Jardín Japonés

"I will be extremely pleased if our visit, even of a short duration, allows us to serve as a bridge [between Japan and Argentina] for a closer bond..."

(Akihito- May 15, 1967)


That was the expression and wish of the then heir prince to the Imperial Throne of Japan, Akihito, upon touching Argentine soil for the first time with his wife, Princess Consort Michiko.


Since 1989 Akihito has been the former Emperor of Japan, inaugurating the Heisei Era. More than half a century after these words were spoken, we can say that Akihito's wish was fulfilled, seeing today a Japanese garden in Buenos Aires that has endured over time, as a living and material expression of the friendship between Argentina and Japan.


For many, the Japanese Garden of the Autonomous City of Buenos Aires is a place of dreams, a magical place where peace and harmony abound, offering its visitors an experience to treasure in their hearts. Its tranquility and natural wealth contrasts with the accelerated pace of the city, making visitors forget about everyday life and stop to take an internal journey.


The Japanese Garden was inaugurated on May 17, 1967, designed and built by the Japanese community, and later donated through the Embassy of Japan, to the Municipality of Buenos Aires, in gratitude to the Argentine people for being the country that gave them opened his arms in times of immigration.


The idea arose with the purpose of creating a beautiful lasting meeting place between the Japanese community and the heir princes to the imperial throne, Michiko and Akihito, who would soon come to Argentina. That visit, scheduled for May 1967, was a unique event without precedent, since for the first time, a member of the imperial family visited the country. The Japanese community and their descendants embraced the news with pride and joy: "the princes will visit us." Thus, with effort and dedication they managed, in just 50 days, to raise enough funds to create this unique and unmatched beauty in the City of Buenos Aires.


The years passed and the garden grew in admiration and prestige, to the point of being considered a "little Japan in Argentina" and a "lung of harmony and tranquility in the middle of the big city", being one of the places most chosen by travelers from all over the world in search of Japanese culture and inner peace. Due to this, in 2004, the Ministry of Tourism of the City of Buenos Aires declared the Japanese Garden a "site of tourist interest" and, in 2008, the National Executive Branch declared it "an asset of historical and artistic interest of the nation".


The Japanese Garden can be considered a living museum, where the whims of nature mix with the hand of man, delighting us in every moment of the day as the light becomes lighter or dimmer. From delicate cherry blossoms in July, violet water lilies in summer, bright yellow leaves of the ginkgo biloba in autumn, to paths of gigantic azaleas in September, they make each season of the year possess its charm and show the passage of time, the passage, of life itself. Some can walk it for half an hour, others, however, can spend hours and hours contemplating and savoring that synthesis of nature, that microcosm of paradise. It will depend on each one, to experience the silence, to allow themselves to feel and breathe that pure air that the Japanese Garden of Buenos Aires gives us.

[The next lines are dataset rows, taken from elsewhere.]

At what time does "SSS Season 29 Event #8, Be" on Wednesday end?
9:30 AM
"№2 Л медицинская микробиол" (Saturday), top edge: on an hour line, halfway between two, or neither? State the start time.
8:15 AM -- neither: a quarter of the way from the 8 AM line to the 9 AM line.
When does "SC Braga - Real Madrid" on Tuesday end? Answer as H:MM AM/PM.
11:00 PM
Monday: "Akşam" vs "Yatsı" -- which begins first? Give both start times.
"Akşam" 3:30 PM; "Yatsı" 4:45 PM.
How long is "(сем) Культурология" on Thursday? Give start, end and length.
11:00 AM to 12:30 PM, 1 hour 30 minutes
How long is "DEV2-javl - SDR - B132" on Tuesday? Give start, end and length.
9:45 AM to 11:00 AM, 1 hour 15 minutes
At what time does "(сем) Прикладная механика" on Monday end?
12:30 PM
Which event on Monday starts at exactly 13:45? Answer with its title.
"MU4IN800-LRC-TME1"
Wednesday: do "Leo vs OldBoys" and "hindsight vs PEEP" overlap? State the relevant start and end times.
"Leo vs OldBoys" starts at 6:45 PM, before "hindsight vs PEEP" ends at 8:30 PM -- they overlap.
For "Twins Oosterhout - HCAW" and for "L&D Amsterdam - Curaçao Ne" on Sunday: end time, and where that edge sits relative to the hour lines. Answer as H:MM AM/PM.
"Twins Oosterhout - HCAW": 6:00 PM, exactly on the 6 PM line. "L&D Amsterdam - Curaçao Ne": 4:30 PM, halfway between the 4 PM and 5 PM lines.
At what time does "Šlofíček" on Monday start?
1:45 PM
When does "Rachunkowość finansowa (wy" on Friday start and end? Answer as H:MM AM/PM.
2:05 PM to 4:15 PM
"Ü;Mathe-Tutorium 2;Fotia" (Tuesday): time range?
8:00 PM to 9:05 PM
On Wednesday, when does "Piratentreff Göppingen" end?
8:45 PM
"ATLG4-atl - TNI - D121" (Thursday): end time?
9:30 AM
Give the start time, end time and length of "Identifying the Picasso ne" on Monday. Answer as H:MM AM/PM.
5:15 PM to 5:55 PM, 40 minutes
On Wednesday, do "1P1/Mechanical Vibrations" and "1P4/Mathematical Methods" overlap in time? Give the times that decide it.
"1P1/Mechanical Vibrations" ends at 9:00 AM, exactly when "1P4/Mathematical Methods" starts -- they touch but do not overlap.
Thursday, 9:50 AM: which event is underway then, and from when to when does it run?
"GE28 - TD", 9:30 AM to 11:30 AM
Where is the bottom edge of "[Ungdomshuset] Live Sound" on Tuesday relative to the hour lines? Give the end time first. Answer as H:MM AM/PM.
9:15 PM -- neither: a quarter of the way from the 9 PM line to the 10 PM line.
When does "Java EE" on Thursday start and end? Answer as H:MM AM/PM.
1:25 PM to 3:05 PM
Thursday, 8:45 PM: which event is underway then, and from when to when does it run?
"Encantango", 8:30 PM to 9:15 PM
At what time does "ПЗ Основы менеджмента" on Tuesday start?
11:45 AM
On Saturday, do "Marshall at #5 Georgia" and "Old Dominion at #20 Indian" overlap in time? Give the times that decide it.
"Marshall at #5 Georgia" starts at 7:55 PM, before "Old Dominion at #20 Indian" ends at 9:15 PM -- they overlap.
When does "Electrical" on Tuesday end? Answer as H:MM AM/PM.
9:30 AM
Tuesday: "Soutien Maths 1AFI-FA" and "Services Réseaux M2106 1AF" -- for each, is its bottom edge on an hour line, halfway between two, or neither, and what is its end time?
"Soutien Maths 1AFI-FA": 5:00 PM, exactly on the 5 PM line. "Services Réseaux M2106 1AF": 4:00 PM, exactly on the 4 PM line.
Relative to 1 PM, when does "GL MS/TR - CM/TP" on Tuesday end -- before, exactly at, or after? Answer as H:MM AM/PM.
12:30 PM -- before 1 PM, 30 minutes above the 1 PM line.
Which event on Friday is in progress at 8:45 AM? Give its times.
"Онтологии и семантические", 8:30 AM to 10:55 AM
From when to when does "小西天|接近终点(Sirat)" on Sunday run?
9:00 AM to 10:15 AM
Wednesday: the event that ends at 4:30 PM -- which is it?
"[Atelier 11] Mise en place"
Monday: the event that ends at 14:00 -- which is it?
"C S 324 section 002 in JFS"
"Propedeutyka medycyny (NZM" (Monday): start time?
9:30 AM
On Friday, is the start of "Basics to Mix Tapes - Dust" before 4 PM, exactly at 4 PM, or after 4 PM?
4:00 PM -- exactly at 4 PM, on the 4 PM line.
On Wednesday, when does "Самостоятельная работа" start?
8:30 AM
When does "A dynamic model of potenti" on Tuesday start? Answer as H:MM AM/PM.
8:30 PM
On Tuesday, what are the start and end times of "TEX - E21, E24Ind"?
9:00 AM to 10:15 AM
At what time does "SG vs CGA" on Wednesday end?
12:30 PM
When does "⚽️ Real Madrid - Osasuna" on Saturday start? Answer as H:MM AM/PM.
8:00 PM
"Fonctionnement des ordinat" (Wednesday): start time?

Since 1989, the Argentine Japanese Cultural Foundation, in agreement with the Government of Buenos Aires, has been in charge of the administration of the Japanese Garden and is in charge of increasing the activities of dissemination of Japanese Culture through Conventions that were held inside and outside the Garden. Country.


In 2004, the Garden was declared of Tourist Interest by the Undersecretariat of Tourism of the Autonomous City of Buenos Aires according to registration No. 742 SSTUR. Continuing with the Declarations in 2006.


By decree of the Presidency of the Nation N 652/2008, the Japanese Garden Cultural and Environmental Complex was declared “Asset of National Historical and Artistic Interest”. In November 2009, Law 3308 was passed by the Legislature of the Autonomous City of Buenos Aires. Then, the Agreement is signed for 20 (twenty) more years, on September 23, 2010 to continue with the administration and care of the Japanese Garden and the Dissemination of Japanese Culture.


The Garden is currently known worldwide as the largest Japanese Garden outside of Japan.


Walking surrounded by bonsais, azaleas, kokedamas, orchids and cement lanterns is an unforgettable pleasure. It also has a Chashitsu (tea house): a space built especially to carry out the traditional Japanese tea ceremony. Ornamented with traditional elements, whose interior was imported from Japan, some of its components date back more than a hundred years. Its exquisite interior is handcrafted. An art room and a restaurant complete the tour.


Taking the Zen Garden as a model, it was redesigned in 1977 under the direction of landscape engineer Yasuo Inomata. In the park there is also a building that houses a cultural center; a Japanese cuisine restaurant; a nursery where you can buy plants (bonsai) and food for the lake's fish; and a store with Japanese crafts.